McKeon’s office was asked Monday to explain the entries in Thomas’ Bar Association record. On Tuesday, McKeon’s spokeswoman Alissa McCurley issued the following statement:
“Over 20 years ago, Morris Thomas was convicted of a felony in connection with his legal representation of a client. While practicing law in the late 1980′s, Thomas was retained by a client to recover funds that had been seized from the client by authorities. After the funds were recovered, a dispute developed between the client and the client’s other attorneys from an out of state law firm over who the recovered funds should be turned over to. Thomas asserted that the mediation of this dispute had consumed his original agreed upon retainer, and that the recovered funds were due to him for payment of his incurred expenses and legal fees. Thomas, in violation of the law and legal ethics, refused to turn over any of the money and converted it to his own use.
Although Thomas challenged the charges against him in a jury trial, he assumed total responsibility for his actions. Thomas was convicted of one count of grand theft, and was sentenced accordingly. Thomas served a 1 and 1/2 years sentence as a result of his conviction. His conviction also resulted in Thomas’ resignation from the California State Bar in 1992.
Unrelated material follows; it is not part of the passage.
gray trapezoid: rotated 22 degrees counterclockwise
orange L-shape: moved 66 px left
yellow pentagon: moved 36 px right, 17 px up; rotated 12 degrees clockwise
Morris Thomas has since dedicated his life to serving his family and his community, and has become a positive fixture in Santa Clarita. Morris has continued to aspire to become a model parent and citizen through his participation in numerous charities and professional organizations such as:
AYSO (American Youth Soccer Organization) Coach and Board member
Santa Clarita United Soccer Club (coach and Bd member)
Single Mothers Outreach (Bd member)
Santa Clarita Valley YMCA Board of Managers
Santa Clarita Chamber of Commerce (Bd member)
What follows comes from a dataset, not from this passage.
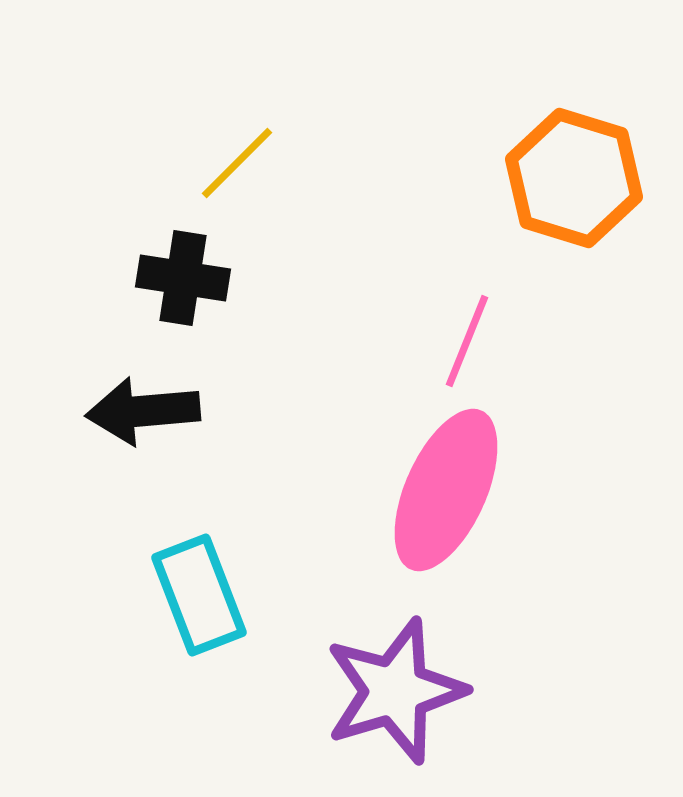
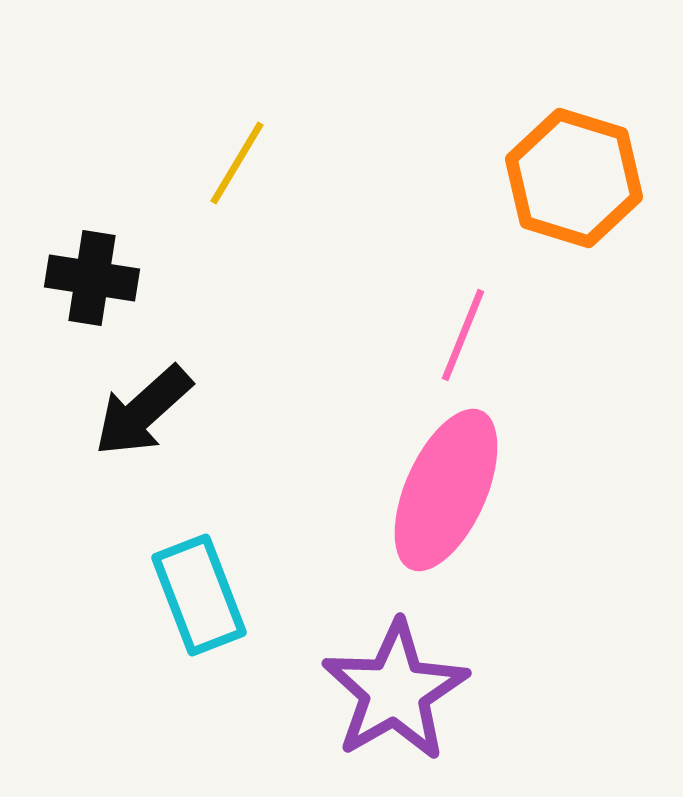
yellow line: rotated 14 degrees counterclockwise
black cross: moved 91 px left
pink line: moved 4 px left, 6 px up
black arrow: rotated 37 degrees counterclockwise
purple star: rotated 13 degrees counterclockwise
Economic Development Corporation (Exec. Bd member)
The SCV Boys & Girls Club
The Hoefflin Foundation
The Santa Clarita Senior Center
The Child and Family Center
McCurley’s email included statements from Thomas and the congressman.
Morris Thomas wrote:
“After paying my debt to society in 1992, with 2 step children and 3 daughters of my own, I commenced a journey to try to redeem myself. That was a very dark time for me, one that I am deeply regrettable for. However, because of the mistakes I made and the dear price I paid for them, I was able to emerge as a better person. As a result, I came to understand what was truly important and I became completely devoted to my family and my community. I have never made any excuses for the bad decisions I made, and have always taken full responsibility for my actions. All I can ask is that the people of the 25th District judge me not for the mistakes I made in the past, but for my proven dedication to our community.”
“During my tenure as the Congressman for this area, I have had the chance to meet many people across the 25th Congressional District. Since meeting Morris, I have come to admire him. I have observed firsthand the various positive roles he has played for the betterment of our community, and have heard from folks across the district who respect him and praise him for all he has done for our hometown.
“Recently, when I had an opening on my staff for the district director position, I reached out to Morris to discuss his interest in serving as my “Ambassador” in the community. We had a good discussion about how to move forward a positive agenda for the benefit of my constituents in the 25th Congressional District. At that time Morris disclosed his regrettable mistake he made over 20 years ago and the price he paid personally for making such a bad decision.
“As a man of faith, I am a believer in forgiveness and giving people a second chance. Morris has paid his debt to society and has accepted penalties that will follow him throughout his lifetime. Despite this, Morris has become a stalwart in the community. He deserves a second chance and therefore has my full support in his new role as District Director for my district office operations. His impact on our district has been a positive one and look forward to him continuing to serve in this capacity.”